→ **The problem**:
Copy out word for word the stretch of the court order below from "wrongly marked as" through "to Patwari concerned.".

═════ Document excerpt ═════

Citation : 2023 Latest Caselaw 6221 Raj
Judgement Date : 23 August, 2023

Rajasthan High Court - Jodhpur
Chena vs State Of Raj on 23 August, 2023
Bench: Nupur Bhati

HIGH COURT OF JUDICATURE FOR RAJASTHAN AT JODHPUR S.B. Civil Writ Petition No. 9106/2016

Chena S/o Shri Rupa Bheel, R/o Titardi, Tehsil Girwa District Udaipur.

----Petitioner Versus State Of Rajasthan Through Tehsildar, Girwa, District Udaipur.

                                                                ----Respondent


For Petitioner(s)         :    Mr. Deelip Kawadia
                               Ms. Rakhi Chowdhary
For Respondent(s)         :    Mr. R.D Bhadu, GC



             HON'BLE DR. JUSTICE NUPUR BHATI

                                    Order

23/08/2023



1. The present writ petition is filed under Articles 226 and 227 of

the Constitution of India claiming following reliefs:

"It is, therefore, most humbly and respectfully prayed that this writ petition of the petitioner may kindly be allowed and

A. By an appropriate writ order or direction, the order dated 11.05.2012 passed by learned Divisional Commissioner (Annex.6), order dated 25.03.2015 (Annex.7) and order dated 18.04.2016 (Annex.8) passed by the learned Board of Revenue may kindly be quashed and set aside.

B. Further, by an appropriate writ order or direction, the order dated 27.10.2006 (Annex.3) passed by the learned SDM, Tehsil Girwa District Udaipur may kindly be restored and the application under Section 5 of the Limitation Act filed by the respondent State may kindly be dismissed with costs.

(2 of 14) [CW-9106/2016]

C. Any other appropriate writ order or direction, which the Hon'ble Court deems fit, may kindly be passed in favour of the petitioner."

2. The factual matrix of the case is that the petitioner had been in

possession of the land situated in Arazi No.3054 and 3231/3052 of

revenue village Titardi, Tehsil Girwa District Udaipur. The said land

was earlier recorded in the name of the petitioner and the Sabik

Arazi number of the said land was 1127/7. The aforesaid land was

wrongly marked as Belanam Government land during settlement

and thereafter, the petitioner made an application dated

18.07.2006 for correction in the revenue entries before the Sub

Divisional Magistrate (hereinafter referred to as 'SDM'), Tehsil

Girwa District Udaipur. Then, the SDM vide endorsement dated

20.07.2006 referred the matter to Patwari concerned.

3. Thereafter, the report dated 08.08.2006 was forwarded by the

Up-Tehsildar, in which the Up-Tehsildar stated that the petitioner is

in possession of the land in question.

4. After obtaining the report dated 08.08.2006 forwarded by the

Up-Tehsildar and going through the material available on record

and also after scrutinizing the Milan Khetraphal, and settlement

record, the SDM vide order dated 27.10.2006 allowed the

application dated 18.07.2006 of the petitioner. In the order dated

27.10.2006, the SDM stated that the settlement department has

erroneously recorded the land of the petitioner as Belanam

Government Land and ordered that the land in question be

recorded in the name of the petitioner.

═════ Data records ═════

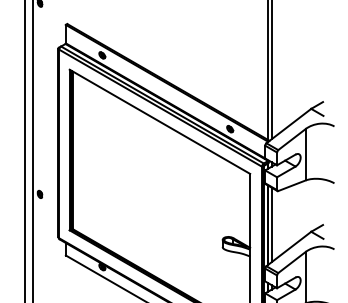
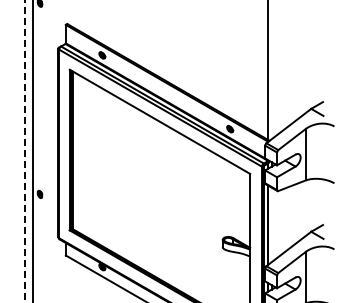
line at (271, 70): present -> none
line at (24, 152): solid -> dashed
line at (271, 224): present -> none
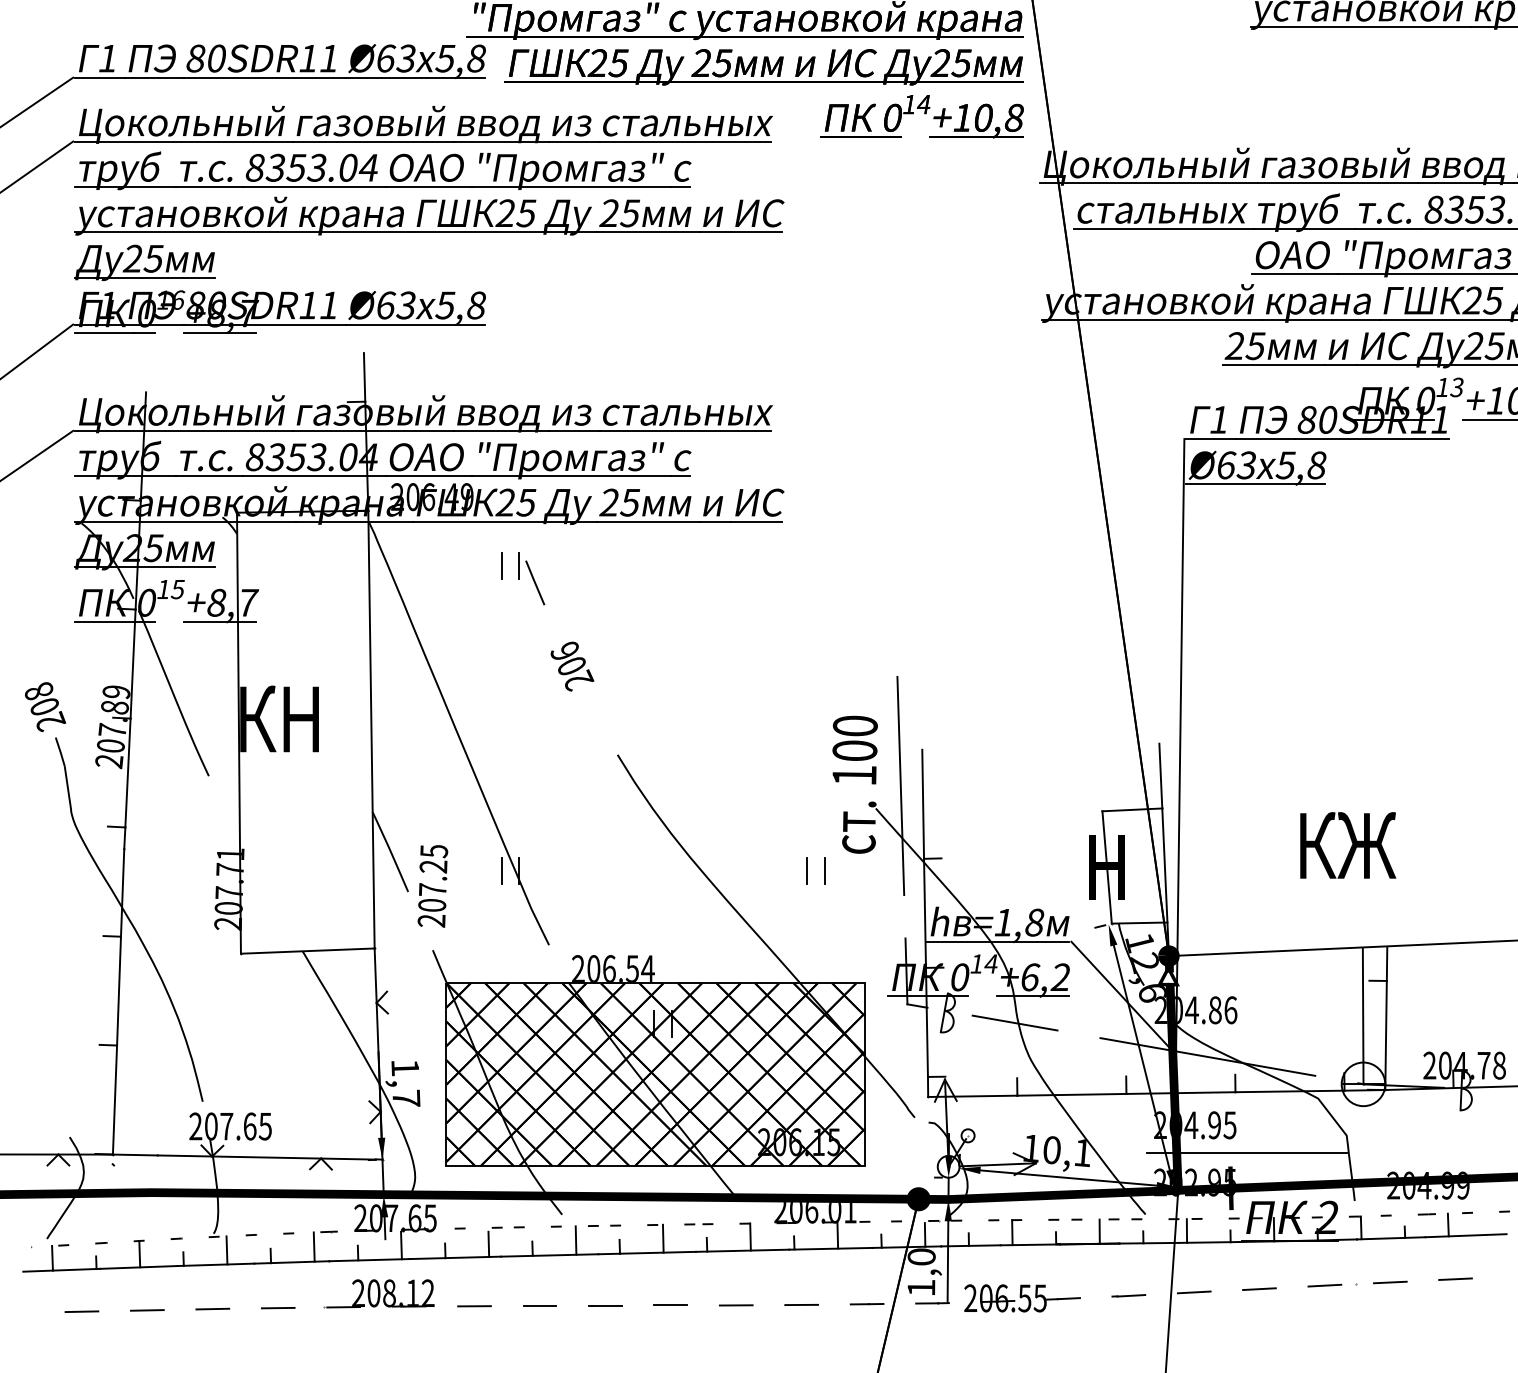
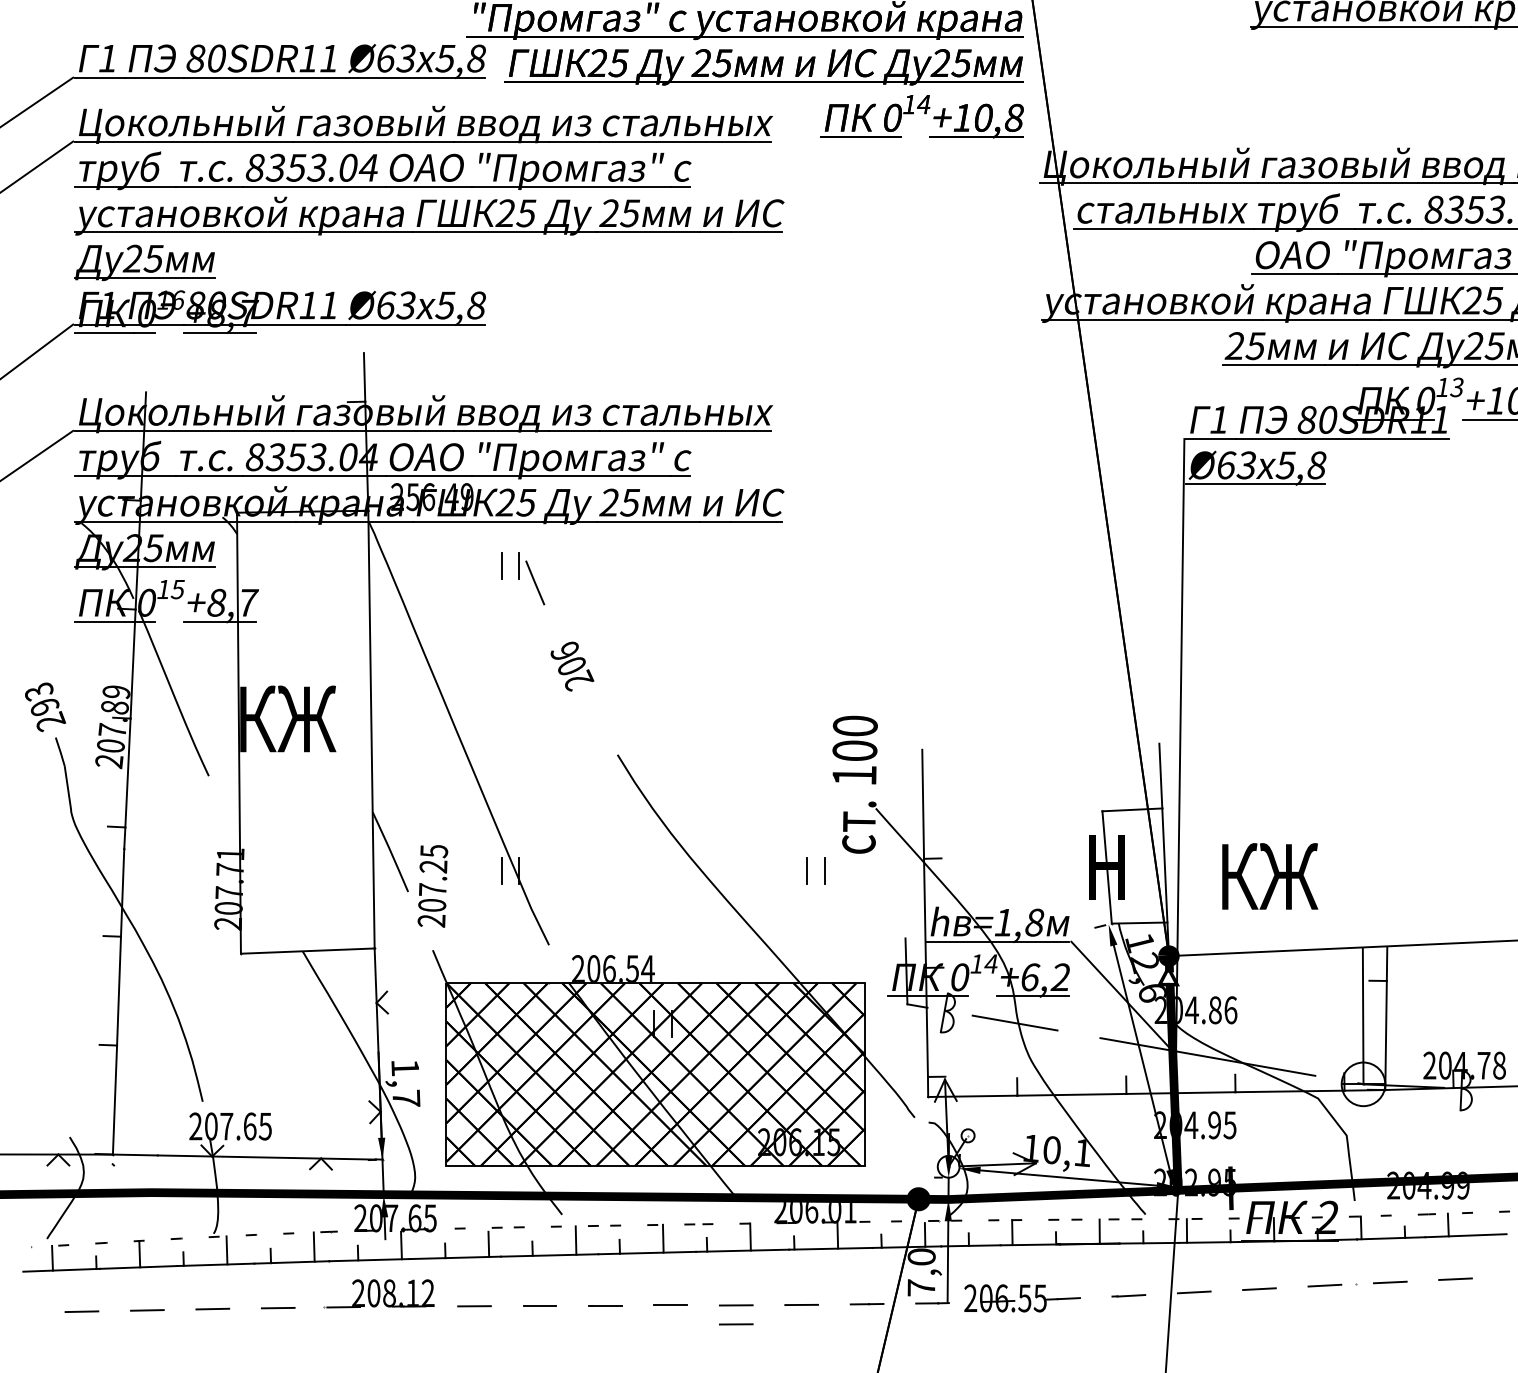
text at (412, 497): 206.49 -> 256.49
text at (42, 699): 208 -> 293
text at (306, 718): КН -> КЖ
line at (900, 785): present -> none
text at (1348, 845) position: (1348, 845) -> (1270, 876)
line at (1246, 1153): present -> none
text at (921, 1287): 1,0 -> 7,0
line at (736, 1324): none -> present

═════

→ **Solution to this exercise**:
wrongly marked as Belanam Government land during settlement

and thereafter, the petitioner made an application dated

18.07.2006 for correction in the revenue entries before the Sub

Divisional Magistrate (hereinafter referred to as 'SDM'), Tehsil

Girwa District Udaipur. Then, the SDM vide endorsement dated

20.07.2006 referred the matter to Patwari concerned.